I shall look forward to it, a good laugh is exactly what the doctor ordered.
I only check up on most of the stories/artists I'm reading once ever 2 days, until I find another story, which I read all of, taking about a month if it's long. But from reading your blog posts and not having read the 3 most recent chapters of Glory, I will tell you that you write how you think your stories should go, no one else matters, it's your story. But take your hiatus first, and do what makes you happiest above all else.
You're changing your chapter 'cause some dickhead bitched at you?

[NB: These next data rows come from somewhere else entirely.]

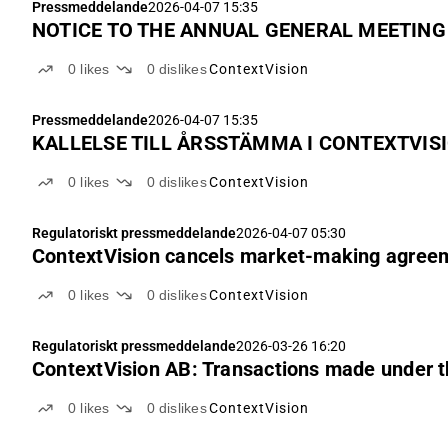
Pressmeddelande
2026-04-07 15:35
NOTICE TO THE ANNUAL GENERAL MEETING 
0
likes
0
dislikes
ContextVision
Pressmeddelande
2026-04-07 15:35
KALLELSE TILL ÅRSSTÄMMA I CONTEXTVISI
0
likes
0
dislikes
ContextVision
Regulatoriskt pressmeddelande
2026-04-07 05:30
ContextVision cancels market-making agree
0
likes
0
dislikes
ContextVision
Regulatoriskt pressmeddelande
2026-03-26 16:20
ContextVision AB: Transactions made under
0
likes
0
dislikes
ContextVision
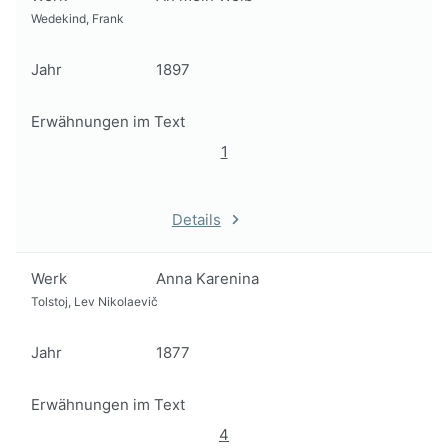
Wedekind, Frank
Jahr
1897
Erwähnungen im Text
1
Details
Werk
Anna Karenina
Tolstoj, Lev Nikolaevič
Jahr
1877
Erwähnungen im Text
4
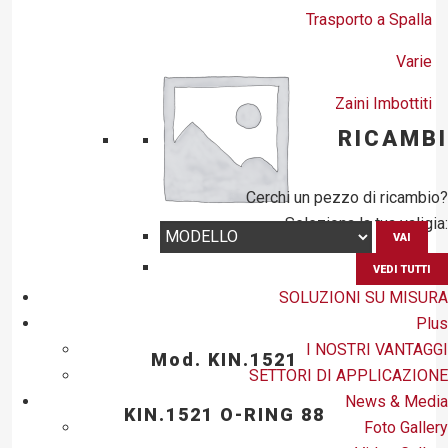
Trasporto a Spalla
Varie
Zaini Imbottiti
RICAMBI
Cerchi un pezzo di ricambio?
Seleziona la tua valigia:
VAI
VEDI TUTTI
SOLUZIONI SU MISURA
Plus
I NOSTRI VANTAGGI
Mod. KIN.1521
SETTORI DI APPLICAZIONE
News & Media
KIN.1521 O-RING 88
Foto Gallery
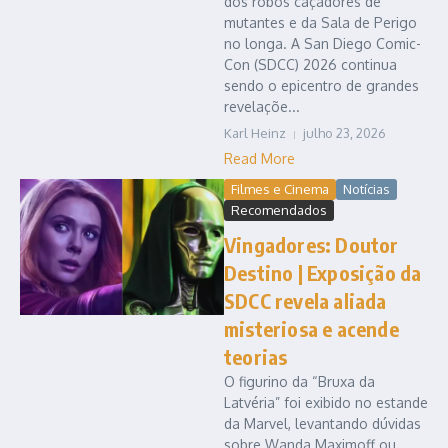
dos robôs caçadores de
mutantes e da Sala de Perigo
no longa. A San Diego Comic-
Con (SDCC) 2026 continua
sendo o epicentro de grandes
revelaçõe...
Karl Heinz
julho 23, 2026
Read More
Filmes e Cinema
Notícias
Recomendados
Vingadores: Doutor
Destino | Exposição da
SDCC revela aliada
misteriosa e acende
teorias
O figurino da “Bruxa da
Latvéria” foi exibido no estande
da Marvel, levantando dúvidas
sobre Wanda Maximoff ou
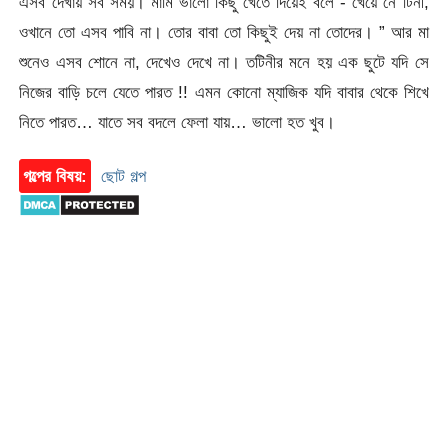
এসব দেখায় সব সময়। মামি ভালো কিছু খেতে দিয়েই বলে -”খেয়ে নে টিনী,
ওখানে তো এসব পাবি না। তোর বাবা তো কিছুই দেয় না তোদের। ” আর মা
শুনেও এসব শোনে না, দেখেও দেখে না। তটিনীর মনে হয় এক ছুটে যদি সে
নিজের বাড়ি চলে যেতে পারত !! এমন কোনো ম্যাজিক যদি বাবার থেকে শিখে
নিতে পারত… যাতে সব বদলে ফেলা যায়… ভালো হত খুব।
গল্পের বিষয়:
ছোট গল্প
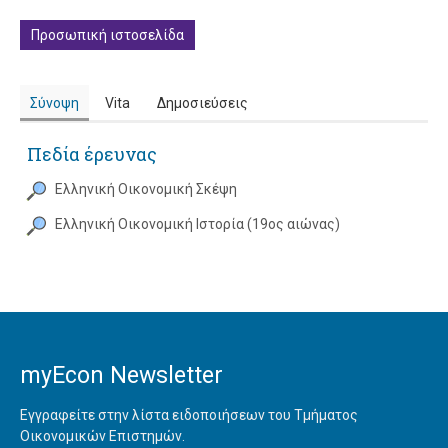
Προσωπική ιστοσελίδα
Σύνοψη
Vita
Δημοσιεύσεις
Πεδία έρευνας
Ελληνική Οικονομική Σκέψη
Ελληνική Οικονομική Ιστορία (19ος αιώνας)
myEcon Newsletter
Εγγραφείτε στην λίστα ειδοποιήσεων του Τμήματος
Οικονομικών Επιστημών.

Dude... being an author is a give-and-take thing. You give your readers a story, and they take the story as presented. Your readers give you their undivided attention, you take that as a sign to continue and give your readership results, no matter how unpleasant some decisions in it may be. Imploding Colon faced this back at the end of one of his stories, Innavedr, where he slaughtered an entire village of innocents with a villain people had thought carried on too long. People were upset. People thought it was a bad idea.
Did he change it to suit the readership? No. Why? Because he's the goddamn author and he says what happens, NOT UNGRATEFUL DICKBAGS. IC is God in his stories, just like you are God in this one. Stop letting a few pricks tell you how to write it -- this is your idea, your story, and if they don't like how it's written, they can go fuckin' write their own story. You're doing yourself a disservice as an artist, and you need to learn to take criticism better. Don't let some asshole tell you how to write your story.
3658508 It was Ordsjot, not Innavedr. I also don't really think it's relevant to use the Austraeoh series as an example, partly because of the enigmatic nature of the story and its author, but mostly because the circumstances are entirely different. It's less about a single unpopular event written badly and more about the story itself being entirely different than what many readers believed it to be, after an abrupt and bizarre infodump flashback completely disparate from the supposed plotline and genre of the story left them bewildered.
There's also a difference between criticism and telling the author what to do. The author may be a god, but they are not perfect, and there will always be reason to point out perceived flaws in the way a story is written, otherwise stories would never be improved. The fact that so many people had criticism to give is evidence that there were real problems and it wasn't just that people wouldn't accept that the story was different to what they had anticipated.
I had no problems with how your story went on. But perhaps you could split a big flashback to pieces and shove them to earlier chapters. Then again, that would make it less of a surprise and may make it harder to follow.